### ARTICLE:
Every week, theScore will handpick the best stories from the top five leagues and beyond, giving bite-sized accounts of the things you need to know from around European football.
UEFA did what no one thought it would ever do. Banning Manchester City from the Champions League took a lot of guts, not least because of the resistance expected to follow. The club said shortly after the ruling it would challenge UEFA in the Court of Arbitration for Sport. Just as they spent hundreds of millions on the very best players money could buy, City will now invest huge sums in the toughest legal team available.
City never really took Financial Fair Play (FFP) seriously. According to leaked documents, a lawyer for the club said during an earlier investigation that City chairman Khaldoon al-Mubarak would "rather spend €30 million on the 50 best lawyers in the world to sue (UEFA) for the next 10 years" than accept a penalty for any financial wrongdoing. We're about to see that play out.
A lot will be at stake when the highest sports court in the land hears the case. If City's appeal is successful, FFP will lose all meaning after failing in the most crucial moment to hold a club accountable for violating laws and deceiving officials along the way. If City doesn't win, they will face a potential player exodus and, along with it, years on the sidelines.
Liverpool extended their Premier League unbeaten run to 43 matches in typically resourceful fashion. With the rain and wind of Storm Dennis battering them for 90 minutes, the Reds found a moment of clarity when Sadio Mane took down Jordan Henderson's long ball before slotting it into Norwich City's goal.

### PROBLEMS TO SOLVE:
1. Decide whether each statement agrees with the European football roundup, answering yes or no and quoting the roundup's words that settle it. (a) Manchester City said it would take UEFA's ruling to the Court of Arbitration for Sport. (b) Liverpool's Premier League unbeaten run reached 50 matches. (c) Jordan Henderson scored the goal against Norwich City.
2. Extend the European football roundup beyond its final sentence.

### DATA:
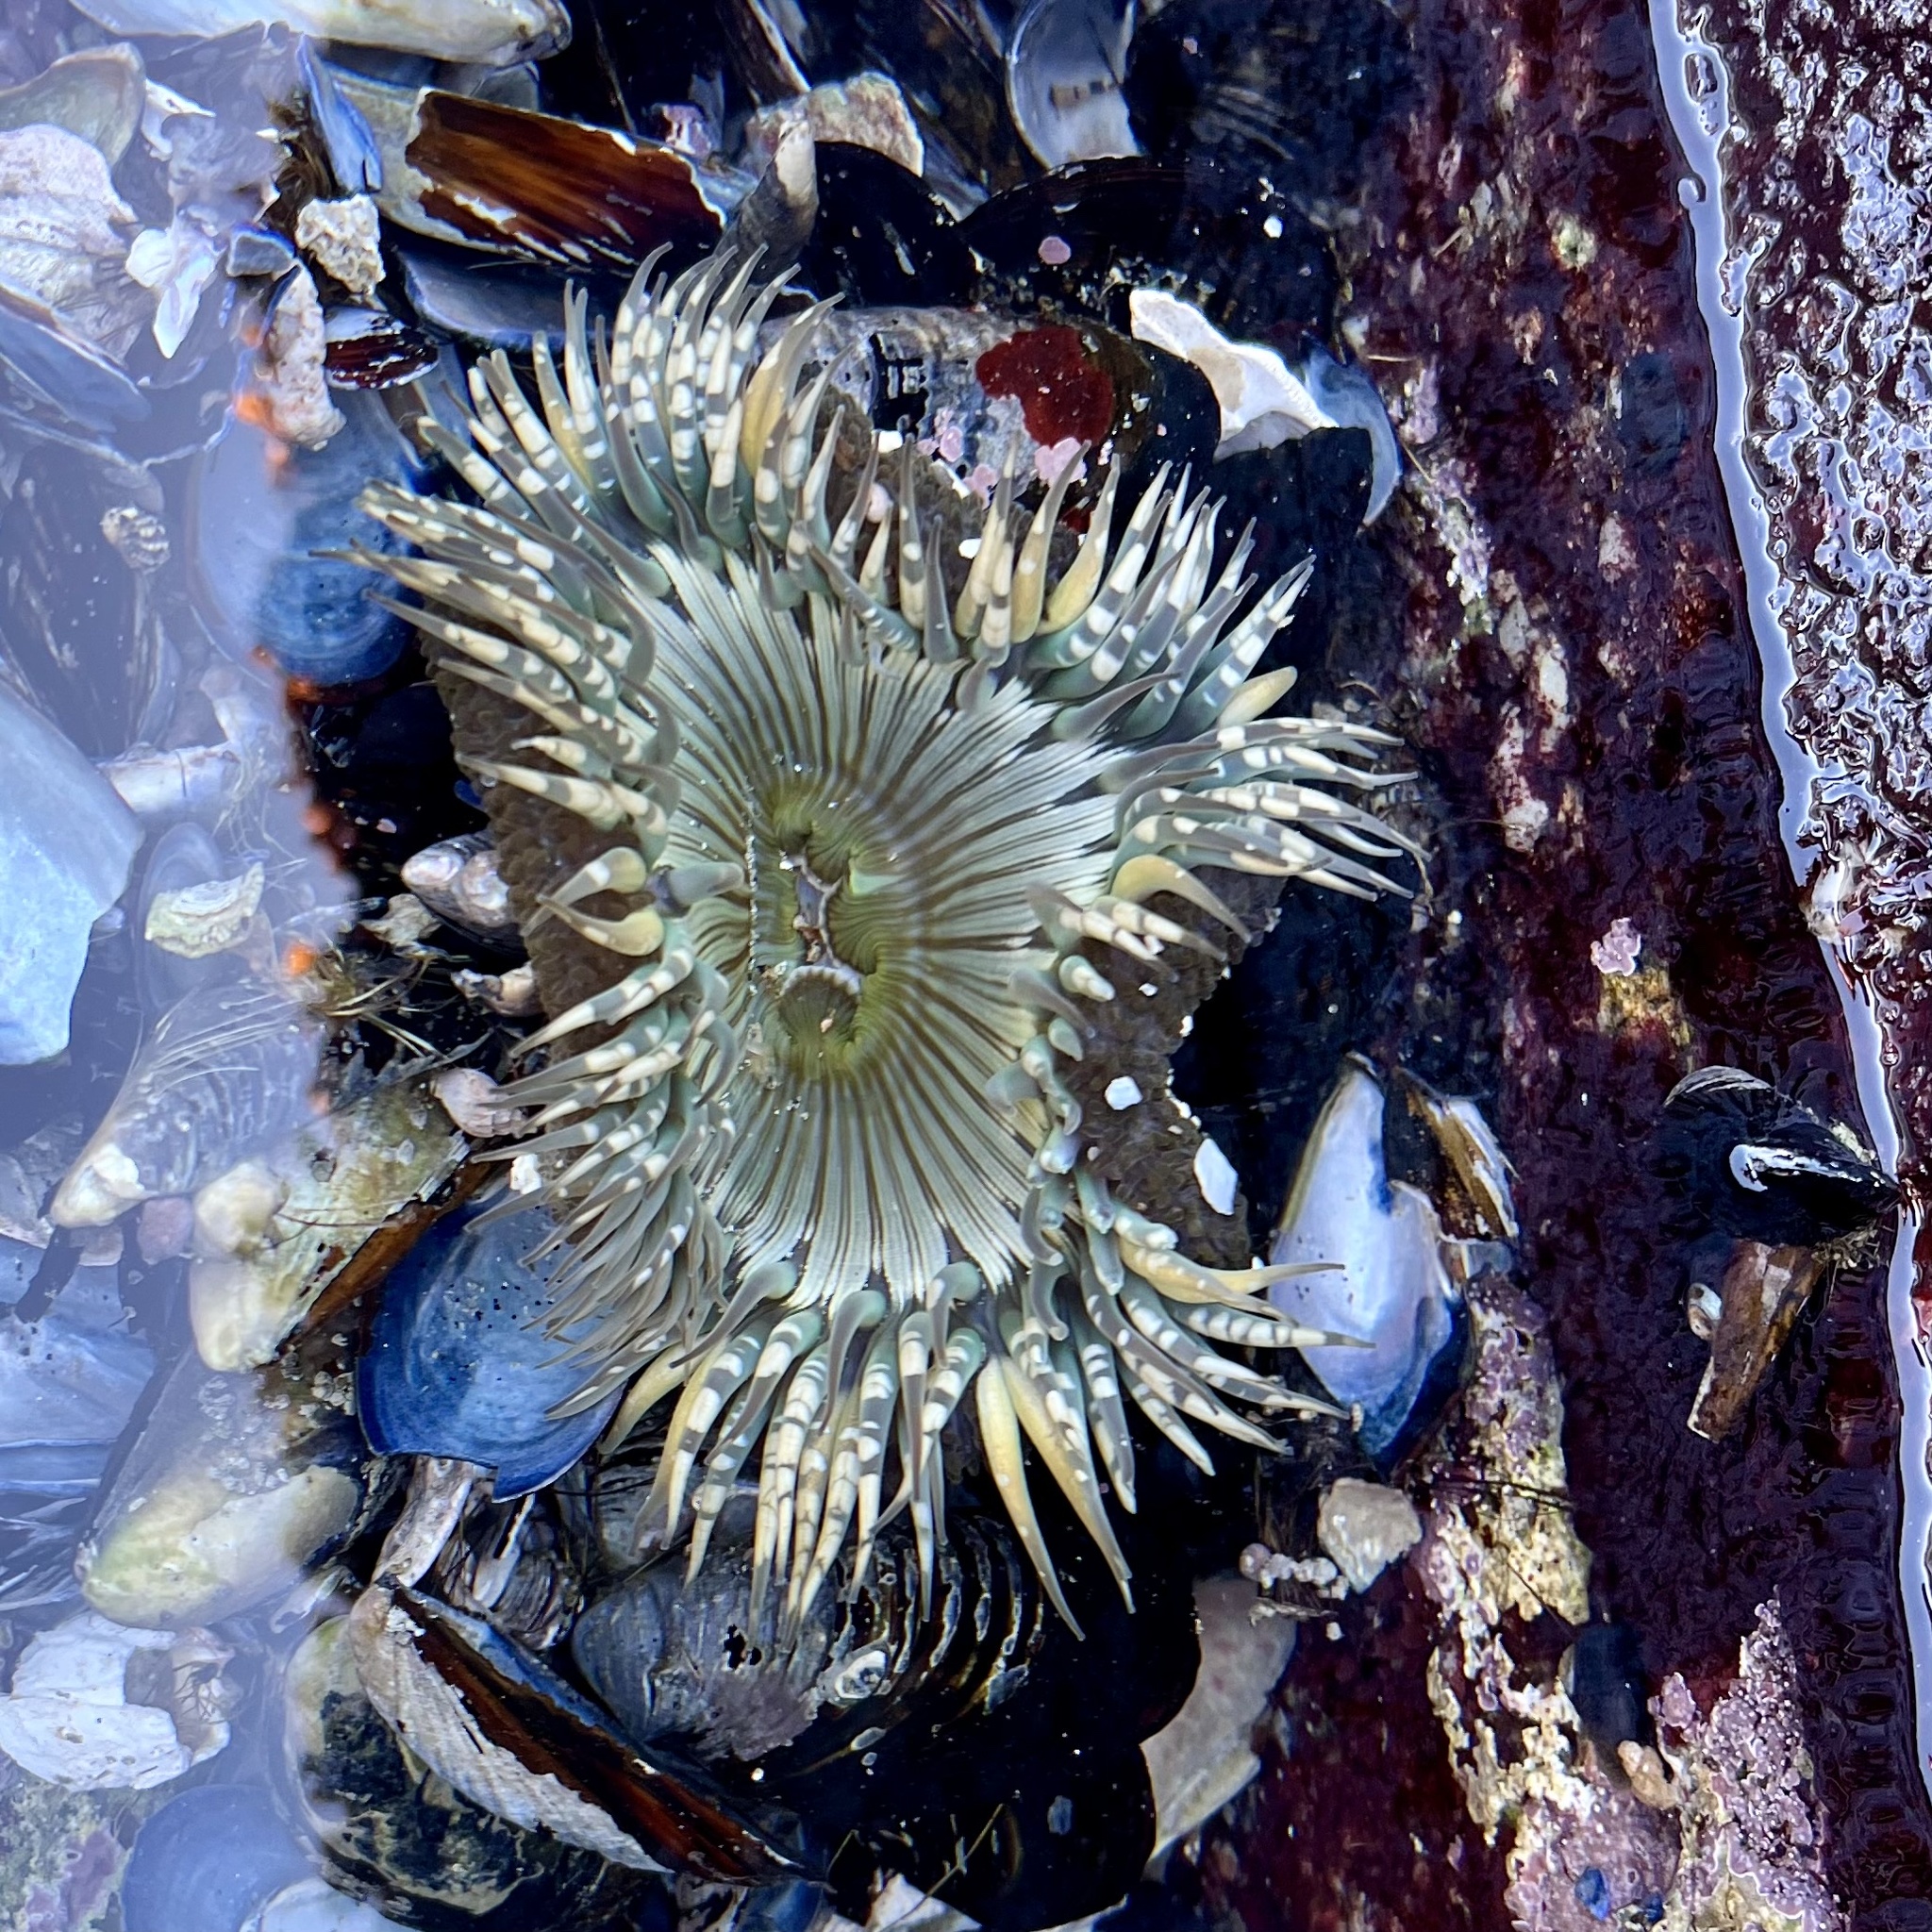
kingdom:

### THE REPLIES:
1.
(a) Yes: "The club said shortly after the ruling it would challenge UEFA in the Court of Arbitration for Sport."
(b) No: "Liverpool extended their Premier League unbeaten run to 43 matches in typically resourceful fashion."
(c) No: "Sadio Mane took down Jordan Henderson's long ball before slotting it into Norwich City's goal."

2.
Norwich threatened on more than one occasion to secure the season's biggest upset, but the runaway Premier League leaders never lost their focus. One of Liverpool's biggest strengths is their patience, and they needed a lot of it on Saturday. Norwich blocked shots and closed passing lanes, leaving Liverpool with the ball often, but with little way through. The Reds continued to play vertically, launching balls over the top and through the middle, and Norwich eventually cracked.
Even when they're not at their sharpest, Liverpool have enough quality in their ranks to turn a half-chance into something meaningful. Mane's excellent skill in close quarters allowed him to beat his man and gain enough space in the area to score.
Like so many of Liverpool's opponents this season, Norwich manager Daniel Farke, who was otherwise proud of his team, had no choice but to accept the loss.
When Atalanta conceded a sloppy goal to Roma in the first half of Saturday's marquee match, there was little reason to believe they'd actually lose the game. As they've done all season, La Dea recovered to win, thanks in no small part to substitute Mario Pasalic's homing missile in the 59th minute.
No other team in Serie A has claimed more points (18) from losing positions. That's partly tied to Atalanta's sheer goal-scoring ability. They can score from virtually anywhere on the pitch, and goals don't always come from the likeliest sources. Fourteen different players have hit the back of the net in Serie A this season, and two of them - Josip Ilicic and Luis Muriel - have already reached double digits. Atalanta will likely finish the season with more.
Manager Gian Piero Gasperini should take pride in the way he's organized his team. Besides their style of play - a wonderful combination of pressing, speed, and vertical passing - he's transformed his players into multipurpose professionals who can do more than what their positions ask of them.
Junior Firpo is about to be thrown into the fire.
The Spaniard, signed last summer from Real Betis for an initial €18 million, was thrust into action when incumbent Jordi Alba limped off with an adductor injury during Saturday's tense 2-1 win over Getafe. The diminutive left-back, arguably the club's most consistent non-Lionel Messi performer in recent seasons, figures to miss the upcoming Champions League clashes with Napoli and, critically, the impending edition of El Clasico against Real Madrid.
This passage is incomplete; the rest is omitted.